In the small, single-aisled church you will find, among others, the living testimony of the local oral tradition concerning the origin of Chozova (or Chozovo) Palestine: two inscribed images of the Chossoviotissa or ΧΩΖΗΒΙΤΙCΑΣ, and the iron chisel of the master builder that functions as proof that this was the exact position appointed by Virgin Mary to build the temple. Concerning the history of the monastery important information is also given by the silver inscription on the cherubs, which states that "it was renovated by Alexios Komninos the Great," the Emperor of Byzantium (from 1081 to 1118).

The name Hozoviotissa, truthful testimony of the importance of the local oral tradition, was created by a combination of "Chozivitissa" or "Kozivitissa" from the place Choziva or Koziva of the Holy Land (in Wadi Qilt Jericho). According to written testimony from the Byzantine periods, significant orthodox monasteries existed there back in the first Christian times. Local oral tradition has it that in the years of Iconomachy (8th and 9th century) the painting of Virgin Mary arrived at the cove of Agia Anna.

The dating of the monastery is inextricably bound with the name Hozoviotissa and this is mainly based on oral tradition. The narratives of the Byzantine storytellers (mainly Theofanous) as well as the study of historical events of the geographical area of ​​the Mediterranean and Palestine provided useful insight concerning the dating of the first building back in the 9th century.

→ **Information provided**:
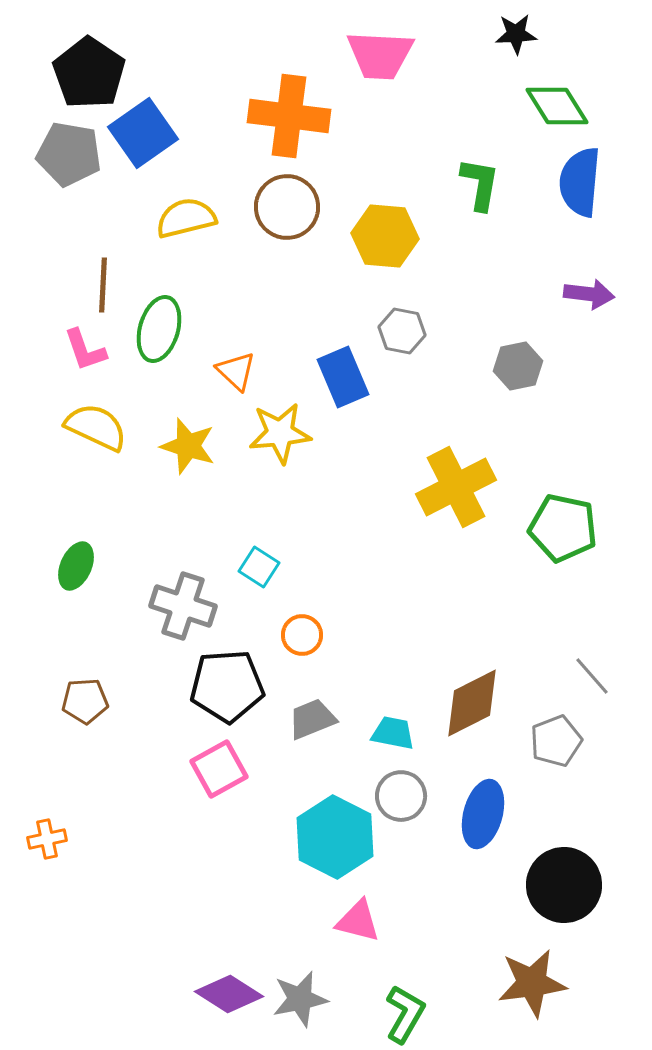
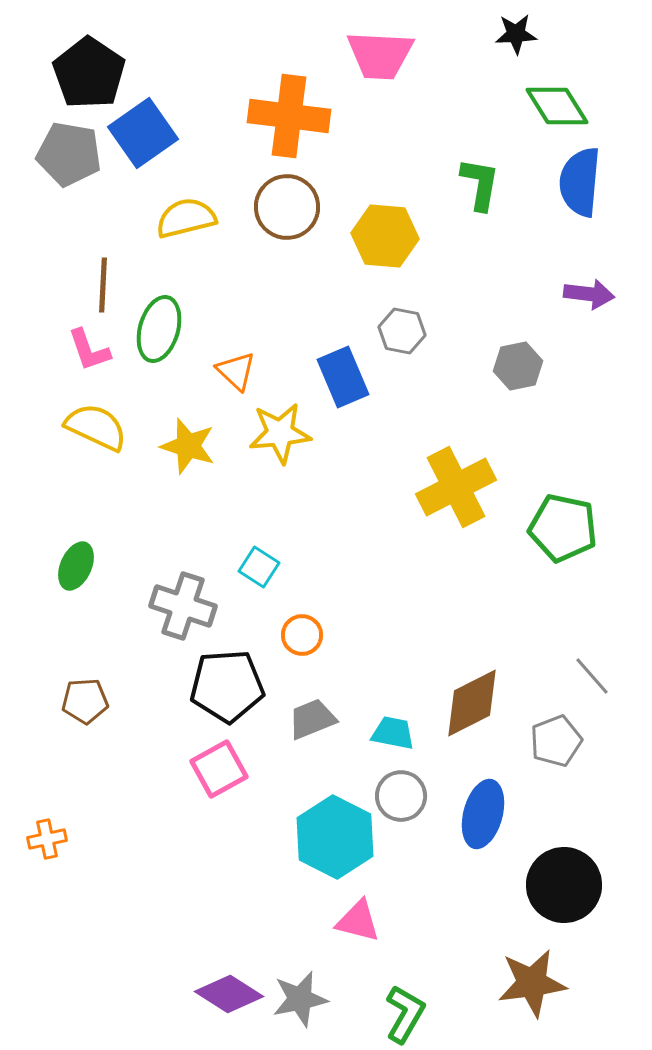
pink L-shape at (85, 350): moved 4 px right
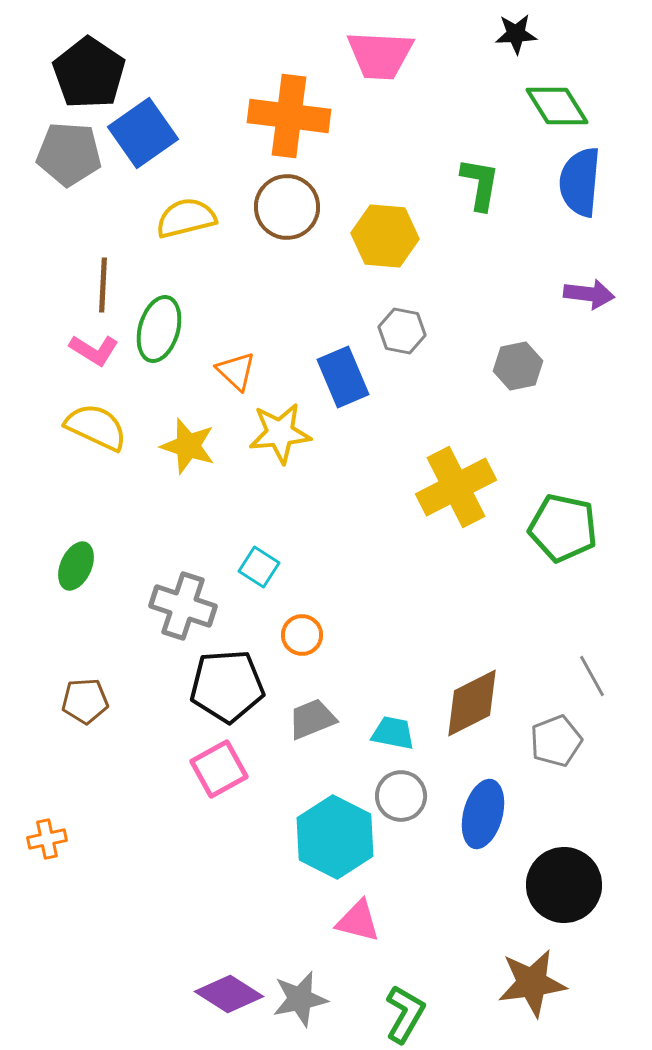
gray pentagon at (69, 154): rotated 6 degrees counterclockwise
pink L-shape at (89, 350): moved 5 px right; rotated 39 degrees counterclockwise
gray line at (592, 676): rotated 12 degrees clockwise
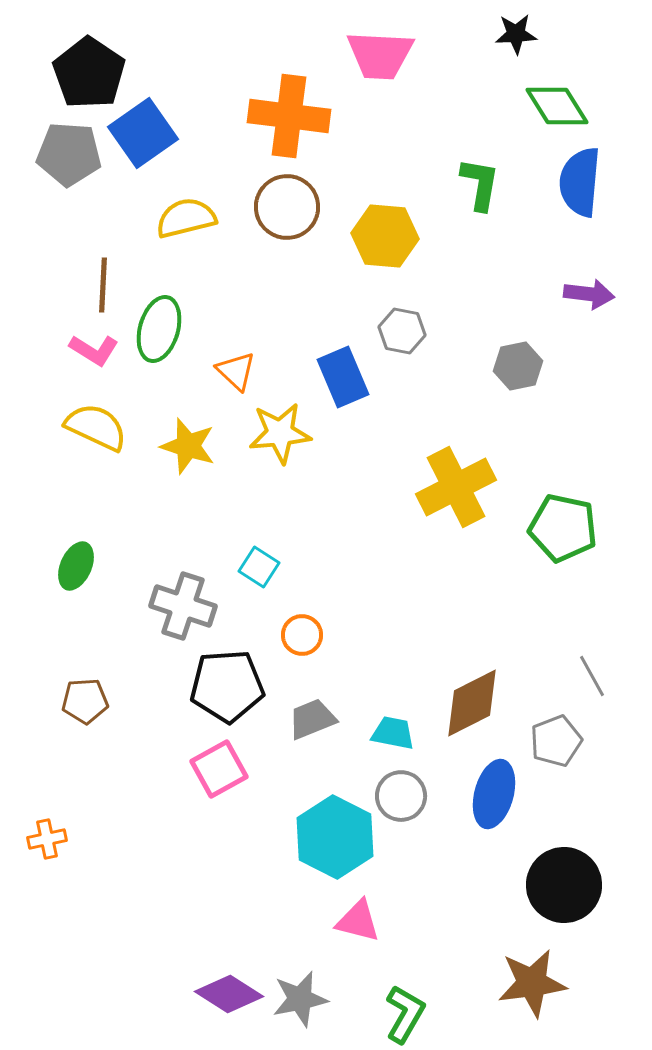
blue ellipse at (483, 814): moved 11 px right, 20 px up
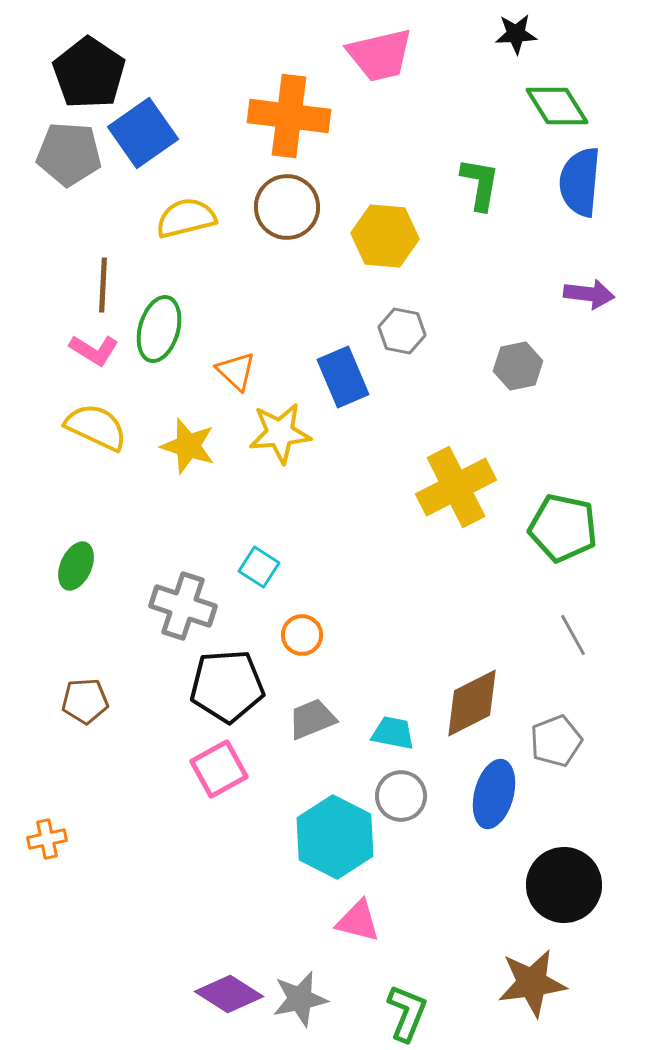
pink trapezoid at (380, 55): rotated 16 degrees counterclockwise
gray line at (592, 676): moved 19 px left, 41 px up
green L-shape at (405, 1014): moved 2 px right, 1 px up; rotated 8 degrees counterclockwise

→ **Problem description**: Copy the passage of the monastery text between "The name Hozoviotissa, truthful" and "of Agia Anna.", inclusive.

→ **The completed task**:
The name Hozoviotissa, truthful testimony of the importance of the local oral tradition, was created by a combination of "Chozivitissa" or "Kozivitissa" from the place Choziva or Koziva of the Holy Land (in Wadi Qilt Jericho). According to written testimony from the Byzantine periods, significant orthodox monasteries existed there back in the first Christian times. Local oral tradition has it that in the years of Iconomachy (8th and 9th century) the painting of Virgin Mary arrived at the cove of Agia Anna.